ベルギーは、とても良い天気に恵まれていました。練習2日間私の息子は見慣れないシャツを着ておりました。「そのシャツどうした?」と聞きますと「昨日汗をかいて着替えがなかったのでコーチがくれた」と言っておりました。2日間も汗をかいた息子に「こんな時の為に2枚用意してあったから、これもあげるから使いなさい。返さなくていいからね!」と優しくしてくれていました。すばらしいステキなコーチが日本にもいました。私にはとてもできない心遣いです。私もいつか日本の馬術に恩返し出来る人間になれるものなら、なってみたいと思いました。ありがとうございました。

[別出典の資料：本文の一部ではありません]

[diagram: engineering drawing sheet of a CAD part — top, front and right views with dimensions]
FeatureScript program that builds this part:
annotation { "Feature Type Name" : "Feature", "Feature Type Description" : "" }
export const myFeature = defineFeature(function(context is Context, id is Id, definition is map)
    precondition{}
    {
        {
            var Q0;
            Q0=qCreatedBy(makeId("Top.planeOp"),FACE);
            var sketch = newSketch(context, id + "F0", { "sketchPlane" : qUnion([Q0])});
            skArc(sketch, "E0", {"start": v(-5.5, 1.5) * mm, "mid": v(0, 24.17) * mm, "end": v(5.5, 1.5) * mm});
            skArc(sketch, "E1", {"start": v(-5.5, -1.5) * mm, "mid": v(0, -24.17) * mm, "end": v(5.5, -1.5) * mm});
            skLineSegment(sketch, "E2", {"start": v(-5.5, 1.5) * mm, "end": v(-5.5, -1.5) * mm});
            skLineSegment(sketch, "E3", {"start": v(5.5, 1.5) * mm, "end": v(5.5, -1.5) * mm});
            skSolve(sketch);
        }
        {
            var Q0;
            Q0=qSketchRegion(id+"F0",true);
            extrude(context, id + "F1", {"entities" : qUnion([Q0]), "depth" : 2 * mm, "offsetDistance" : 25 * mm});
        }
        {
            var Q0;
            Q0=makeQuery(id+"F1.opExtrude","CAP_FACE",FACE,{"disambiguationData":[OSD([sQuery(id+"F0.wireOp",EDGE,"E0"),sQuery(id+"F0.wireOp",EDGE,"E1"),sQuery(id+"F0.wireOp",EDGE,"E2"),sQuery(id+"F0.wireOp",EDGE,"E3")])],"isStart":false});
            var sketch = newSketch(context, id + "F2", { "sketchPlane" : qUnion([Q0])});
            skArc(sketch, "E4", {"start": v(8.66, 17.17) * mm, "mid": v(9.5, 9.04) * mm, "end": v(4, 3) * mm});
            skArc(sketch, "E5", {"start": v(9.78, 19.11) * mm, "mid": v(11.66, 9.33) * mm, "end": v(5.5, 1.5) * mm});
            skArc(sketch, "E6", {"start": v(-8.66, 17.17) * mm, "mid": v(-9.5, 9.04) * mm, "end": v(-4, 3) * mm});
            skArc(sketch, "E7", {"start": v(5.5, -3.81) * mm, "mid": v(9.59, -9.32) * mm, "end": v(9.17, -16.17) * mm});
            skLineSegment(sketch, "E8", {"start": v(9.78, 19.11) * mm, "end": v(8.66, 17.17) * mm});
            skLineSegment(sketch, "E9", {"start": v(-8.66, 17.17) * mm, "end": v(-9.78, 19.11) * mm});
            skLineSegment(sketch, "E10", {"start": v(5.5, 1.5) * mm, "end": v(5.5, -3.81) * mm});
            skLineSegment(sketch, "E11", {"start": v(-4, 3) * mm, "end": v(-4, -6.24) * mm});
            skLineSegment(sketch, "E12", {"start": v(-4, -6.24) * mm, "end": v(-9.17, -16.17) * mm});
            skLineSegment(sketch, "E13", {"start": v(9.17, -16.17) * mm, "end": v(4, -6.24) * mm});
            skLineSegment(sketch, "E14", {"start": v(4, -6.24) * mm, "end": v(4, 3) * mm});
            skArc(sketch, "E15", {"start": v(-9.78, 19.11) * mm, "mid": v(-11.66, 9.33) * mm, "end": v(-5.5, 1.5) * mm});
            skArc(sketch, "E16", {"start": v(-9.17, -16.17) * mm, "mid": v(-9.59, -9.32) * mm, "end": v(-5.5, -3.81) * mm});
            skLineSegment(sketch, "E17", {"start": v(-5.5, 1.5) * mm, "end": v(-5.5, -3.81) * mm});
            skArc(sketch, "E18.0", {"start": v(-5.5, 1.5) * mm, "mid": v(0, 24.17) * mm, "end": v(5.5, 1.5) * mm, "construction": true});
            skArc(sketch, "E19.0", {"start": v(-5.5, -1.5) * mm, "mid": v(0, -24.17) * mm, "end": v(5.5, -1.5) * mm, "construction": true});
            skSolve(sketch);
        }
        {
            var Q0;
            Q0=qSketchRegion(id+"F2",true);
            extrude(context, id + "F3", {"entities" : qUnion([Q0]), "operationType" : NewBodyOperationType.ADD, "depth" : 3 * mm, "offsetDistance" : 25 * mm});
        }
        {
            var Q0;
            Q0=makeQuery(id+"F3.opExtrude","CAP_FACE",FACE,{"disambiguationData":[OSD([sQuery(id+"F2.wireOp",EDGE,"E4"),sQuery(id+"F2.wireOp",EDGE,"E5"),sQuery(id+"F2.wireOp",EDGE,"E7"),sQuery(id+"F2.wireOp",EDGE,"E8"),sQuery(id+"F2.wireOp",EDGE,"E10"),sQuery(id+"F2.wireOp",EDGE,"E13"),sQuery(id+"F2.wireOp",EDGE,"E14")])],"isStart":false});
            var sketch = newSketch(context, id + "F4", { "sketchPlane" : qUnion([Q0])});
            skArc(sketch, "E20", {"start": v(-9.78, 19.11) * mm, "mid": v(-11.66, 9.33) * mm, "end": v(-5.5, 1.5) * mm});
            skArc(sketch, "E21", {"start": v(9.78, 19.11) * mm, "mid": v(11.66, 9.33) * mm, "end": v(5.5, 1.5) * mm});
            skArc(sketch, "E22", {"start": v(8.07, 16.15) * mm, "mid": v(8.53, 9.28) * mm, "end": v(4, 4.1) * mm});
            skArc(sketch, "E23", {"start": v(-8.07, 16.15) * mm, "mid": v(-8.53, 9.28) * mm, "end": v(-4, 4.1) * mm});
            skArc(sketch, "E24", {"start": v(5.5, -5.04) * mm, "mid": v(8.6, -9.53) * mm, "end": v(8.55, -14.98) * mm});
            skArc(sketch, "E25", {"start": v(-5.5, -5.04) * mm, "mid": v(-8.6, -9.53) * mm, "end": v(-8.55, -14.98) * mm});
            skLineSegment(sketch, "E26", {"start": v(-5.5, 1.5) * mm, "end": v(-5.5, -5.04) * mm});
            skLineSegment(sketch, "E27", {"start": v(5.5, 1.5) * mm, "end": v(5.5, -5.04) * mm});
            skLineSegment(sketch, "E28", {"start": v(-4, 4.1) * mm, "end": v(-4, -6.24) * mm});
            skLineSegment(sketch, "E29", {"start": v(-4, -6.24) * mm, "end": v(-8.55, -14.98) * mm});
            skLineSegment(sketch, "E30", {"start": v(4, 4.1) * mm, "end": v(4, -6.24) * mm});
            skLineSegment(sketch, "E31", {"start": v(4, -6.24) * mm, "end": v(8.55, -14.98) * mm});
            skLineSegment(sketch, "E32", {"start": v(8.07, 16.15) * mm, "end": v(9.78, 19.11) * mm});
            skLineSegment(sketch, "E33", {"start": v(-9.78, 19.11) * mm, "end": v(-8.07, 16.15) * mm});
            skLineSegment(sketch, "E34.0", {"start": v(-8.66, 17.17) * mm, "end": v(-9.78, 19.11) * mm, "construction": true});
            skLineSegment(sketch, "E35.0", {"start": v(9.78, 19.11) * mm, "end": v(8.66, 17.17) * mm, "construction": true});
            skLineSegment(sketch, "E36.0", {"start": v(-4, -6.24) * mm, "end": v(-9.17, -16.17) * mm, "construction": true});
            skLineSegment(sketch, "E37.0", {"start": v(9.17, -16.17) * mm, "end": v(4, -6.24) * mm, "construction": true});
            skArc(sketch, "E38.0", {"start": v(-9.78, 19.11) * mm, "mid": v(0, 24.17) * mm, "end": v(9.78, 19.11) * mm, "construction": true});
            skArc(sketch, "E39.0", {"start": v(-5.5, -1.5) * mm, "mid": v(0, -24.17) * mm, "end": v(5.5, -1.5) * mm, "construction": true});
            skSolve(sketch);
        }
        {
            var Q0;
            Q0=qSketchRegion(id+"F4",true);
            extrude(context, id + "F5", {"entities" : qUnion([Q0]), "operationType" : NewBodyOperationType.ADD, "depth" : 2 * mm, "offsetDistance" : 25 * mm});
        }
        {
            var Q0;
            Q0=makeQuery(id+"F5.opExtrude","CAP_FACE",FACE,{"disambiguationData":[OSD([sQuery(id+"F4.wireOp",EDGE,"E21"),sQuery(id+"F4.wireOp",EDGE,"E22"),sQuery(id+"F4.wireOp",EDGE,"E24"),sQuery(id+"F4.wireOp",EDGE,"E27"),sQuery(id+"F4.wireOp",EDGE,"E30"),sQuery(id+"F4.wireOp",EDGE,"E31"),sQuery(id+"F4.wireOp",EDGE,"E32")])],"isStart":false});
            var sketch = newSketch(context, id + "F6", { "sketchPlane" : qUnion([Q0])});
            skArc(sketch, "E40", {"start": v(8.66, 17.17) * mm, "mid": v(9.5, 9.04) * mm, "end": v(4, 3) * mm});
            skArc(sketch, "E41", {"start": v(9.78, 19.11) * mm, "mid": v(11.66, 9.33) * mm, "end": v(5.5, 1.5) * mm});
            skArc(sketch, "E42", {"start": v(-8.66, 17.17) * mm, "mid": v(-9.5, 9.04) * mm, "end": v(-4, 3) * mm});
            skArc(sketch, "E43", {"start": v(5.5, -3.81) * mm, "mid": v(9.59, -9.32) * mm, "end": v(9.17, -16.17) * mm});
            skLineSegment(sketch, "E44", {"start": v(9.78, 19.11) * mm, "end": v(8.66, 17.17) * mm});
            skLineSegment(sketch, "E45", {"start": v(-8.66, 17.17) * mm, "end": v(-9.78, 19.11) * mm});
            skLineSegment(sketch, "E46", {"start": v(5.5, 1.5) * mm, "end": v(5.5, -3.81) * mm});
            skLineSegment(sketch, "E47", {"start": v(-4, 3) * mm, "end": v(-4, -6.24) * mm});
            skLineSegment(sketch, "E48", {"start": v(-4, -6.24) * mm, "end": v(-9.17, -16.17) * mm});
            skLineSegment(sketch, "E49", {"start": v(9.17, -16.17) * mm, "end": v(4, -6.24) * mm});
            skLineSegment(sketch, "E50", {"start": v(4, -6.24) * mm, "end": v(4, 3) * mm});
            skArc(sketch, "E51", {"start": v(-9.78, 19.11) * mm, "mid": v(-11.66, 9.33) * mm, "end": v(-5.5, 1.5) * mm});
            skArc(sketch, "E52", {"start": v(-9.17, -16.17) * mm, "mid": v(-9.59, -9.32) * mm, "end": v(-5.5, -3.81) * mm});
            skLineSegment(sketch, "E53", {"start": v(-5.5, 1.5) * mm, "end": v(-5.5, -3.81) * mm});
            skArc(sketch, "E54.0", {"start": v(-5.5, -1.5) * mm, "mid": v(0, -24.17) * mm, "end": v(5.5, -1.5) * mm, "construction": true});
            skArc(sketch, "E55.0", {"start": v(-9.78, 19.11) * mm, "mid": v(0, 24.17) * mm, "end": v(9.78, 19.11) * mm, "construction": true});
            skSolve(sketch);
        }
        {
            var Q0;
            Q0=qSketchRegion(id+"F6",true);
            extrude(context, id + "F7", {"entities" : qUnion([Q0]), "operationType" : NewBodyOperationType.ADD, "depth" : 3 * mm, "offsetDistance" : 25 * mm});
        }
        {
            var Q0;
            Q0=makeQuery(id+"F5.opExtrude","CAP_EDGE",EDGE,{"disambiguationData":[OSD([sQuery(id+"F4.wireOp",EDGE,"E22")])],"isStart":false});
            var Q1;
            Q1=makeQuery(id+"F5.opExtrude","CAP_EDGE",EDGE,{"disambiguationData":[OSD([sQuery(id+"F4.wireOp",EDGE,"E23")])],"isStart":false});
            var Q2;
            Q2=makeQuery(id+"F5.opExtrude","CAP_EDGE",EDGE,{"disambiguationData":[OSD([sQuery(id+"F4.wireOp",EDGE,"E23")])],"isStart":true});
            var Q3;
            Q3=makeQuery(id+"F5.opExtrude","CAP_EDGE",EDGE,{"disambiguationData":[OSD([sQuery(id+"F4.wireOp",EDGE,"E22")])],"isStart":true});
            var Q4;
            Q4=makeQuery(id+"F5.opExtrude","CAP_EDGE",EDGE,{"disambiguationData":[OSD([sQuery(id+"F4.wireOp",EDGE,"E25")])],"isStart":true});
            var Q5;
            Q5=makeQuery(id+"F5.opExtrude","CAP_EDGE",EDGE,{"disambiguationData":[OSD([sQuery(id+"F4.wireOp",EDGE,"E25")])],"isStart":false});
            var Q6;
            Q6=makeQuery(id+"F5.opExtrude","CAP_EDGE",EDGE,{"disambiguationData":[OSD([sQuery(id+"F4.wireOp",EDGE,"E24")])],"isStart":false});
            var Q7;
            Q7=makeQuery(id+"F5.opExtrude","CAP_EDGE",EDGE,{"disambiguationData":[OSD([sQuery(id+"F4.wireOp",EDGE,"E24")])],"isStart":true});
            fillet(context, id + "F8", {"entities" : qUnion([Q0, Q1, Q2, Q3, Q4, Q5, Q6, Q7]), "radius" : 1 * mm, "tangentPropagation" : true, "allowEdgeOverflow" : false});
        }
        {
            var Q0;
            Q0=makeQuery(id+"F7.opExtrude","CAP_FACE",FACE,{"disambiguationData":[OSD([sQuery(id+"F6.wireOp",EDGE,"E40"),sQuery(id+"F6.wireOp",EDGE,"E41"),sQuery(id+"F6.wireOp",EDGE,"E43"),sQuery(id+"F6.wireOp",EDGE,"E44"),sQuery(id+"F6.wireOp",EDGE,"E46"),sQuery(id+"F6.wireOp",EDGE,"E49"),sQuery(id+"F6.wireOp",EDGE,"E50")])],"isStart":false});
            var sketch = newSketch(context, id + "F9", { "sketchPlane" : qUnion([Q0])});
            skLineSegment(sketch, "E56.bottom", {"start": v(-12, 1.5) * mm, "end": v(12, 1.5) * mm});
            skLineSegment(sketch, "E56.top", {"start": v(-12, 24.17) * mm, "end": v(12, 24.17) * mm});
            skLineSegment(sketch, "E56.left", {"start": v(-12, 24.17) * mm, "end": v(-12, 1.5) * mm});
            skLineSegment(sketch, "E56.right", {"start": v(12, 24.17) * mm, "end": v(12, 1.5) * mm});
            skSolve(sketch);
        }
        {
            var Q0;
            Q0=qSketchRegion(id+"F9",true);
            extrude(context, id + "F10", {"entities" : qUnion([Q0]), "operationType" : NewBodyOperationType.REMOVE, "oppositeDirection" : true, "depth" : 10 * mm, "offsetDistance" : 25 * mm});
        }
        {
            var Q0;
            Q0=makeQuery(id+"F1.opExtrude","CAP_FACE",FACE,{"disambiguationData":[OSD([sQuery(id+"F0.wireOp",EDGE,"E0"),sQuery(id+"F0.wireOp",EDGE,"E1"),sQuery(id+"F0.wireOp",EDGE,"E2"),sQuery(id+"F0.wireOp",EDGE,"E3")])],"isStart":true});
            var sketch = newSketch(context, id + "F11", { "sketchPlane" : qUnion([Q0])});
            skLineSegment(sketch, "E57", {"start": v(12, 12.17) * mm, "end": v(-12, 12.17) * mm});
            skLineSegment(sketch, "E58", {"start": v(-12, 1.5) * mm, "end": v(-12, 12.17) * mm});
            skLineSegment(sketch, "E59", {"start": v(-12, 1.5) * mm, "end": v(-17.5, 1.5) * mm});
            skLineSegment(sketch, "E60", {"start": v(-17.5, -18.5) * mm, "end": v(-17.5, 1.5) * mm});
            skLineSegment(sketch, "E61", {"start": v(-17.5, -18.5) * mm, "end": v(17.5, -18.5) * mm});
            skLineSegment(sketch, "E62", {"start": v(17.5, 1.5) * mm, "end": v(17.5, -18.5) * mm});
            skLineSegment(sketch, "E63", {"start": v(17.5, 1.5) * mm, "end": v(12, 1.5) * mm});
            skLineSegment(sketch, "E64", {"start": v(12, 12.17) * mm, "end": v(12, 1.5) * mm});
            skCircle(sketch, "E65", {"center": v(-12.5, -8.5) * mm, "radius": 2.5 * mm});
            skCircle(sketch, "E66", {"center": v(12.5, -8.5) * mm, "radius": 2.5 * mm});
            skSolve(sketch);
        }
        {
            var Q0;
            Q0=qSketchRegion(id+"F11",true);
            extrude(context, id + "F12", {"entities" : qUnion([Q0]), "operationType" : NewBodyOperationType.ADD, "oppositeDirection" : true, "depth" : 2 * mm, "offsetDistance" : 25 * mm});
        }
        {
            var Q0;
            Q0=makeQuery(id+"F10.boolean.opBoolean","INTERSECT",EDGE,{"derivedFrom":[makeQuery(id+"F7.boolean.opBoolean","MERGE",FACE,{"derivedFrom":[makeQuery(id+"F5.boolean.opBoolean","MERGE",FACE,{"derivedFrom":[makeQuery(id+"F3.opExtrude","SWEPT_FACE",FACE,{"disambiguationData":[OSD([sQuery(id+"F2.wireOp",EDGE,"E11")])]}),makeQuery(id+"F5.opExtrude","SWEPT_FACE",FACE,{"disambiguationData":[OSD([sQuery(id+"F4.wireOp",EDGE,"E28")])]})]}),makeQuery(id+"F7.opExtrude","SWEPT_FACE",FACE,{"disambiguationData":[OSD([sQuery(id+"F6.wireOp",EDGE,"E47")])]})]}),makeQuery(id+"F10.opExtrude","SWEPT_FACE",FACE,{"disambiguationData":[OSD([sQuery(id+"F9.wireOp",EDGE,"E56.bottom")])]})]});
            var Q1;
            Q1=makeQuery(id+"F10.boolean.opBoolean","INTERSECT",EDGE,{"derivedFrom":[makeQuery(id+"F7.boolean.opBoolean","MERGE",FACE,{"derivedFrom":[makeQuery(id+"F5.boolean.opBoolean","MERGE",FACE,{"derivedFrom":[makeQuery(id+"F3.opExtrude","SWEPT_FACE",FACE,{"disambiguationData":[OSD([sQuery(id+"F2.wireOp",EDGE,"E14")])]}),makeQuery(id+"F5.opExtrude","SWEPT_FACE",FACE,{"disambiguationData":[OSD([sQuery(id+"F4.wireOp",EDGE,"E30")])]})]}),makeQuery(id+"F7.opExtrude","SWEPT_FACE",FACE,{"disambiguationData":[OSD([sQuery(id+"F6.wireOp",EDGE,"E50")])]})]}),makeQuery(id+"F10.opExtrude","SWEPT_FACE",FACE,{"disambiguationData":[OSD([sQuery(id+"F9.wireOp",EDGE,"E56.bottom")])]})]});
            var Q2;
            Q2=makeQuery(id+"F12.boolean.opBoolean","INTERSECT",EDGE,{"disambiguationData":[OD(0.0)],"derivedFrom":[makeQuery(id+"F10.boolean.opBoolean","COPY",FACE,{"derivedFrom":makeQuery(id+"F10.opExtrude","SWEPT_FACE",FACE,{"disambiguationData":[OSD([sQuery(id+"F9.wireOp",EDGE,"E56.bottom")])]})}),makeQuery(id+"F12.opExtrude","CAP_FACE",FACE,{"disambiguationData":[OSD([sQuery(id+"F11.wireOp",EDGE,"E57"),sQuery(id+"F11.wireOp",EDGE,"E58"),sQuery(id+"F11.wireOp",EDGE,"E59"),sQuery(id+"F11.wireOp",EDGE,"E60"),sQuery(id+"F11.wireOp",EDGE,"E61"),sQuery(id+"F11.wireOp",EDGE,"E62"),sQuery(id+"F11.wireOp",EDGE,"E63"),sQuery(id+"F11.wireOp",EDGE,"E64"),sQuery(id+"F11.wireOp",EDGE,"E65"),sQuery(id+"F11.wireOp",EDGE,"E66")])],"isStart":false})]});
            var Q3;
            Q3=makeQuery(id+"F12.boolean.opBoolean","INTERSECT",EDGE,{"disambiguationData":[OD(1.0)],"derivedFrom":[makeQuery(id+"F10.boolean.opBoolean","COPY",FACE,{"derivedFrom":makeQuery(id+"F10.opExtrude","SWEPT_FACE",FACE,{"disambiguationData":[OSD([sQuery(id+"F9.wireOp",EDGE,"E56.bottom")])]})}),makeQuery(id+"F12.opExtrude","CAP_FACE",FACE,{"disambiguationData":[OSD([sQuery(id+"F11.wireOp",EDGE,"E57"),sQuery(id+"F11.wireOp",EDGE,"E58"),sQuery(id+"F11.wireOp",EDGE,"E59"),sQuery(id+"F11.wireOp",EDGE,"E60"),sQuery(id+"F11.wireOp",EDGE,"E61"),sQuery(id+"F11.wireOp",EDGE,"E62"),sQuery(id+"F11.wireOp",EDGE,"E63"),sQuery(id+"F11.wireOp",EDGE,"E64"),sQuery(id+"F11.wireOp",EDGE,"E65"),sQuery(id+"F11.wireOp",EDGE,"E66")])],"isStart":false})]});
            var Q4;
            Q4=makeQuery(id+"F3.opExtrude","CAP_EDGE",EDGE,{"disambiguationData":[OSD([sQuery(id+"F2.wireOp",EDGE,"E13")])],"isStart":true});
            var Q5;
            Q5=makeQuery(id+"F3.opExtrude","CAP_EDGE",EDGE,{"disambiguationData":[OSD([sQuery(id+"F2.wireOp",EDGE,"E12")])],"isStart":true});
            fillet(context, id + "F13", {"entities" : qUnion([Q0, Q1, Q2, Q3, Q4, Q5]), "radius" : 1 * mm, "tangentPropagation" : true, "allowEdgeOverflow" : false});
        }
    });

実は、日本には数多くの有能な世話役の人材はいます。理事の中にも、大会実施本部やコースビルダー人の中にも有能な人材はいます。世界的にも決してひけを取らない有能な人達が数多くいます。しかし残念ながら、学生馬術競技運営技術の延長線上で馬術競技会を開催しています。近未来ホースフェスティバルとして日本の馬術競技会が繁栄できますようお祈りします。
第6話 ミス ハノーバー
2000年9月ベルギーCDIーY−J−Pでのお話です。
ミスハノーバーとは、ドイツのハノーバー地方の王女様で、ベルギーのレイコニュートンさんの厩舎に馬とトレーナーを預けてみえて、今回のCDIにトレーナーを貸し出して我々の朝晩の送り迎えのドライバーとして、又、観光案内役として大活躍し、映画俳優のような美男子でチャーミングなソミュール乗馬学校卒のフランス人を我々日本チームの為に気持ち良く、接待させていました。しかしまたもやトラブル発生で、レンタルホースが不調で日本チームが困っていたら、気持ち良く自分の馬を追加貸し出しして頂きました。大会初日、私の息子が夕方の表彰式の時息子の馬の馬主さんが帰ってしまっていた為、各自馬馬具庫の鍵がかかっていた為、表彰式に装鞍できないので困っていると、すかさず私の馬具を使いなさいと言って自分のグルームに鞍、ハミ、白肢巻を馬装させ、気持ち良く貸していただきました。使い込んではありますが、すばらしく手入れがしてあり、傷一つないピカピカの馬具です。そこまで大事にしてる馬具を見ず知らずの日本人にすかさず気持ち良く貸し出せる人間の大きさに感動しました。Myトレーナー、Myグルームを2頭程度のMyホースの為に雇い入れてあり、あまりにも心も生活も優雅すぎて、私は感動の毎日でした。私もほんの少しでも人間の器が大きく、出来る物ならしなければならないと心底思いました。本当にお世話になりました。ありがとうございました。